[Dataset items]
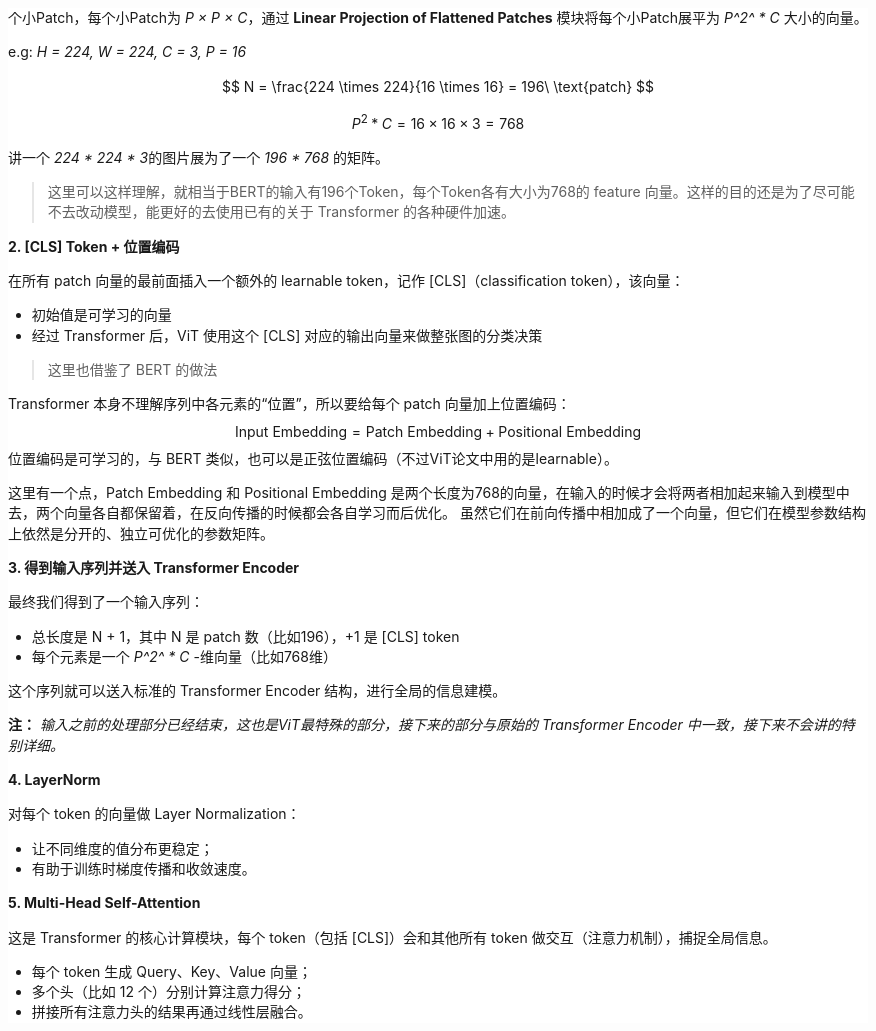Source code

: 个小Patch，每个小Patch为 *P × P × C*，通过 **Linear Projection of Flattened Patches** 模块将每个小Patch展平为 *P^2^ * C* 大小的向量。

e.g: 
*H = 224, W = 224, C = 3, P = 16*

$$
N = \frac{224 \times 224}{16 \times 16} = 196\ \text{patch}
$$

$$
P^2 * C = {16 \times 16 \times 3} = 768
$$

讲一个 *224 * 224 * 3*的图片展为了一个 *196 * 768* 的矩阵。

> 这里可以这样理解，就相当于BERT的输入有196个Token，每个Token各有大小为768的 feature 向量。这样的目的还是为了尽可能不去改动模型，能更好的去使用已有的关于 Transformer 的各种硬件加速。      

**2. [CLS] Token + 位置编码**    

在所有 patch 向量的最前面插入一个额外的 learnable token，记作 [CLS]（classification token），该向量：
- 初始值是可学习的向量
- 经过 Transformer 后，ViT 使用这个 [CLS] 对应的输出向量来做整张图的分类决策   

> 这里也借鉴了 BERT 的做法    

Transformer 本身不理解序列中各元素的“位置”，所以要给每个 patch 向量加上位置编码：
$$
\text{Input Embedding} = \text{Patch Embedding} + \text{Positional Embedding}
$$
位置编码是可学习的，与 BERT 类似，也可以是正弦位置编码（不过ViT论文中用的是learnable）。

这里有一个点，Patch Embedding 和 Positional Embedding 是两个长度为768的向量，在输入的时候才会将两者相加起来输入到模型中去，两个向量各自都保留着，在反向传播的时候都会各自学习而后优化。
虽然它们在前向传播中相加成了一个向量，但它们在模型参数结构上依然是分开的、独立可优化的参数矩阵。

**3. 得到输入序列并送入 Transformer Encoder**    

最终我们得到了一个输入序列：
- 总长度是 N + 1，其中 N 是 patch 数（比如196），+1 是 [CLS] token
- 每个元素是一个 *P^2^ * C* -维向量（比如768维）

这个序列就可以送入标准的 Transformer Encoder 结构，进行全局的信息建模。

**注：** *输入之前的处理部分已经结束，这也是ViT最特殊的部分，接下来的部分与原始的 Transformer Encoder 中一致，接下来不会讲的特别详细。*

**4. LayerNorm**    

对每个 token 的向量做 Layer Normalization：
- 让不同维度的值分布更稳定；
- 有助于训练时梯度传播和收敛速度。

**5. Multi-Head Self-Attention**    

这是 Transformer 的核心计算模块，每个 token（包括 [CLS]）会和其他所有 token 做交互（注意力机制），捕捉全局信息。
- 每个 token 生成 Query、Key、Value 向量；
- 多个头（比如 12 个）分别计算注意力得分；
- 拼接所有注意力头的结果再通过线性层融合。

▸ **Description of the task**: Tally up the lines in the records that contain the word "Transformer" and give only the total.

▸ **Exercise result**: 7